There are multiple after-school options for graduating students to consider. While a career and marriage are usually major aspects of adult life, there is no need to rush the inevitable and commit to anything too soon. It is always important to consider new ideas.
Today, the job market is not what it was four years ago, and the thought of putting off work has come to mind. However, as anyone with school loans knows, students typically have to start paying those off six months after graduation, on top of the expectation to begin paying bills. Many graduating students assume that because they have a college education, finding a great well-paying job will happen right away.
Perhaps the perfect job will land in their laps and will pay above and beyond their needs. But for the rest of us, there are several alternatives that will enhance qualifications, give life some adventure, create memories and help pay off some of those school loans.
Graduate school at Liberty can be free if you get into the right program and will make you much more appealing to a future employer. The average worker with a master’s level degree earns $10,000 more per year than a bachelor’s graduate, according to salary.com. With that in mind, working for 50 years would add up to an additional $500,000 earned in a lifetime, which should more than pay off those extra years in school. It is also important to consider individual goals and whether or not an advanced degree would be necessary. There are numerous fields in which it would prove to be an asset.
Another viable option is the Peace Corps. According to peacecorps.gov, school loans will be deferred, Perkins loans would be eligible for cancellation and after release members are given about $6,000 to help with transition. Plus, the Peace Corps has great job placement for former volunteers. Volunteers are offered 48 vacation days during the two years of service.
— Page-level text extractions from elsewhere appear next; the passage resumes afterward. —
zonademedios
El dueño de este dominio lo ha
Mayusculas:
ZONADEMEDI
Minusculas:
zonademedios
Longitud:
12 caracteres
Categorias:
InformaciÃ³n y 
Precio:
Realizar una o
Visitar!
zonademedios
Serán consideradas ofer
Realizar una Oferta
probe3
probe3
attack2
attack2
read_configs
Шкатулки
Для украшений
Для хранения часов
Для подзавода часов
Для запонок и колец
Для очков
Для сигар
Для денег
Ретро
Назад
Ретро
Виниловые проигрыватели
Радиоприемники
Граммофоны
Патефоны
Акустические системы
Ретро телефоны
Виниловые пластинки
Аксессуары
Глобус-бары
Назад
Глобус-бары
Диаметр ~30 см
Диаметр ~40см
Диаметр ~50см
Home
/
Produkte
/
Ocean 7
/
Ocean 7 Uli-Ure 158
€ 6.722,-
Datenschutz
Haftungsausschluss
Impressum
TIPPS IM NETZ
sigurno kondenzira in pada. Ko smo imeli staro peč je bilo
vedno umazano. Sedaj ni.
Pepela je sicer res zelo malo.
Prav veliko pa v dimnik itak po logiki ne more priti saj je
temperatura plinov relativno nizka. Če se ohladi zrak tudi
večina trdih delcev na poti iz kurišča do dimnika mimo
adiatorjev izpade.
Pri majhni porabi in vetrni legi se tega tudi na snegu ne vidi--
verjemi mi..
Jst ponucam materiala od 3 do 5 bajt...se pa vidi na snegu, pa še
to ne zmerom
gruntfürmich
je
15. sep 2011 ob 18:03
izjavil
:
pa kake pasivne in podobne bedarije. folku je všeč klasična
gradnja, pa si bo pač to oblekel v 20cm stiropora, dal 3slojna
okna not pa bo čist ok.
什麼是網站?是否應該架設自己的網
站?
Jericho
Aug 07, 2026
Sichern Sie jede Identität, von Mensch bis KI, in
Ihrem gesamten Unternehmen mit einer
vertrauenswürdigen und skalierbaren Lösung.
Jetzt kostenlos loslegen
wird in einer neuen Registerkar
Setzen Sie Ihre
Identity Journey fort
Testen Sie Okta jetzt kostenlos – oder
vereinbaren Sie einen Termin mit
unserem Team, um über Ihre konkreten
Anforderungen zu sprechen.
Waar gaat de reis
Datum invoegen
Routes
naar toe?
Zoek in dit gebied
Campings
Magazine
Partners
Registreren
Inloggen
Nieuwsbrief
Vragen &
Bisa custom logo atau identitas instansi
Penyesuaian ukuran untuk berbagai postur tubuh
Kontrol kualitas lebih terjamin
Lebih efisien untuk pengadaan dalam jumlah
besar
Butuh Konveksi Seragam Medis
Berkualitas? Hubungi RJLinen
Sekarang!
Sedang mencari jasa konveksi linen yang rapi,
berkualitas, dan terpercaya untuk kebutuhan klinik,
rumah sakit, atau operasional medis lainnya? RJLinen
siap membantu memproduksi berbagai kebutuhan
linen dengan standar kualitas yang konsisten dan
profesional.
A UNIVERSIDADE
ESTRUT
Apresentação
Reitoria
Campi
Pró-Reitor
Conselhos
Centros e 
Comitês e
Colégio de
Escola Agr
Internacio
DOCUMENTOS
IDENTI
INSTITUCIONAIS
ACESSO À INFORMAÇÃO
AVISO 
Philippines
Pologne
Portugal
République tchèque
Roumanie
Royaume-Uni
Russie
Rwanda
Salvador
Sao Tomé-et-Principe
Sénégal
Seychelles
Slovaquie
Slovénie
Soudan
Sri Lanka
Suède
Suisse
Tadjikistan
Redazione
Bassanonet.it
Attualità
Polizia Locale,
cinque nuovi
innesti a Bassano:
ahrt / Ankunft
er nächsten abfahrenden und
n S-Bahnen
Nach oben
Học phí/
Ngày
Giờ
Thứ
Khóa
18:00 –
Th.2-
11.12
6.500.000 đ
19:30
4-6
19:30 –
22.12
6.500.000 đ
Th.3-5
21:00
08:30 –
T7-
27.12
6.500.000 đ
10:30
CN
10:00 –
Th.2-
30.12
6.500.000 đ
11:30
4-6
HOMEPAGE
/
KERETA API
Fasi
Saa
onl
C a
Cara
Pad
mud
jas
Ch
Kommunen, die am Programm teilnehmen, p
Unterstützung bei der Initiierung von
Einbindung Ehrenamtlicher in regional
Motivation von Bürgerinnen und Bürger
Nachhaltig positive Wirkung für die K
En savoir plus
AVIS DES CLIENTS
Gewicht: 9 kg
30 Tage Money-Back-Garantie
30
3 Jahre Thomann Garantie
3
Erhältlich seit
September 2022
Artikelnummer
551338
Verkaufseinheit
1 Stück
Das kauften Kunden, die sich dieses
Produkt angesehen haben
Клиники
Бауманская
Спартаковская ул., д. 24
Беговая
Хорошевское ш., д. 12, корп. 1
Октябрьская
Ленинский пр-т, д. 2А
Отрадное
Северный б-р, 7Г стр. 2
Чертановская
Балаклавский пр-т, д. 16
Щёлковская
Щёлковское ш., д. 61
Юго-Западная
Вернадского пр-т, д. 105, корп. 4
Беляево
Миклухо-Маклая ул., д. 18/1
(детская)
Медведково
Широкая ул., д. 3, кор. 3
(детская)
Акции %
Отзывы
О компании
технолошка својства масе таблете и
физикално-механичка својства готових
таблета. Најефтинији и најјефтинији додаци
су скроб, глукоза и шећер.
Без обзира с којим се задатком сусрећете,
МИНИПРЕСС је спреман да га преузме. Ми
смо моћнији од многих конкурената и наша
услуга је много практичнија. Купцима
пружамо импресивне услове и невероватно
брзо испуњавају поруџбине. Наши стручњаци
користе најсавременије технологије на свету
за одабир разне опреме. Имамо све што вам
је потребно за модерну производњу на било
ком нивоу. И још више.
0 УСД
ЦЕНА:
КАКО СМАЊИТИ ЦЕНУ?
Additionally, they may be able to complete all or part of a master’s degree for reduced or no cost because of the partnerships the Peace Corps has with over 40 colleges and universities throughout the country. There are some negatives; however, as it is a low paying job, the living conditions may be sub-par and there is a 27-month commitment.
Then, there is the military. It offers travel, excitement, partial or full-payment of school loans, in addition to career experience and great benefits. A few negatives include the time commitment, time away from family and the possible danger. According to the 2008 edition of the Occupational Outlook Handbook, working in any branch of the military, even in peace time, can be very demanding and there are strict rules to abide by at all times. However, there are a wide variety of opportunities, from health services to engineering, to media and public affairs officers.
Backpacking through Europe is a third option that offers great adventure and fun; however, the money for it has to be there. Opportunities in international business, psychology and the educational field can benefit from learning to understand other cultures. Though it may seem frivolous and unnecessary, backpacking may prove useful and aid in accomplishing long term career goals.
Graduation is inevitable and brings with it apprehension, especially for those graduating this December or May. God has a plan for everyone though, so weigh all the options and talk to God about it. Think of every possibility and dream a little — it is your future.